Два месяца назад победа "Испытания" на "Кинотавре" вызвала всеобщее бурное негодование — не из-за того, что картина отличалась какой-то особенной чудовищностью, просто на фоне огромного количества талантливого молодого кино, живого, стремящегося в реальность, выбор победителя казался несколько странным. "Испытание" действительно страшно старомодно — это очень медленное, очень красивое, предельно искусственное кино, стремящееся считать себя скорее кинопоэзией, нежели просто "фильмом". Оно предназначено не для того, чтобы смотреть,— его надо созерцать. Течет вода, растет трава, встает и заходит солнце, медленно плетется по полю из одного кадра в другой грузовик, девушка плетет косы — каждый кадр хоть на стенку вешай, в крайнем случае печатай на фотообои. Котт упражняется в азиатском кино и восточной поэзии, чрезмерной и торжественной, лиричной и неторопливой. Повторяются одни и те же образы, возникают и исчезают банальные метафоры, история любви складывается из набора простых ситуаций, рифмующихся друг с другом или почти дословно дублирующихся. Снова и снова девушка встречает в поле чабана и тот катает ее на лошади, снова и снова то в одном, то в другом окне возникает белобрысая голова паренька, дважды сойдутся они в кровавой схватке за ее любовь. С красоты начинается ужас — эти ожившие картины, меланхолично сменяющие друг друга, мягким убаюкивающим шепотом рассказывают историю про смерть отца, войну за любовь и ласково окутывающий все на своем пути смерч ядерного взрыва. Частный апокалипсис становится универсальным. Красота убивает. Схожую по темпу и отношению к жизни историю рассказывал Бела Тарр в "Туринской лошади".

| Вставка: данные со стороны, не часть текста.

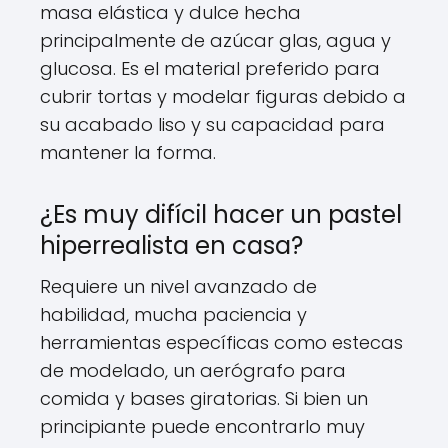
masa elástica y dulce hecha
principalmente de azúcar glas, agua y
glucosa. Es el material preferido para
cubrir tortas y modelar figuras debido a
su acabado liso y su capacidad para
mantener la forma.
¿Es muy difícil hacer un pastel
hiperrealista en casa?
Requiere un nivel avanzado de
habilidad, mucha paciencia y
herramientas específicas como estecas
de modelado, un aerógrafo para
comida y bases giratorias. Si bien un
principiante puede encontrarlo muy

Подкупает то, насколько искренне Котт относится к своим героям: ему действительно нравится подолгу смотреть, как они улыбаются, смотрят на свое отражение в колодце или просто пьют чай. Как легковесен русский парень и основателен чабан. Как казах ест солнце. Как горит огонь и течет вода. Еще ему нравится сплетать все это в историю — незамысловатую и бессловесную. Бытие конечно, мы обречены, смысл — в созерцании. Все так, но этот архаичный набор открыток кажется слишком герметичным для того, чтобы трогать истинностью или вызывать хоть какие-то чувства, кроме упоения красотой окружающего мира, показанного на экране. С тем же успехом можно выйти в поле и полтора часа смотреть по сторонам, с одной только разницей — у вас не будет саундтрека Айги.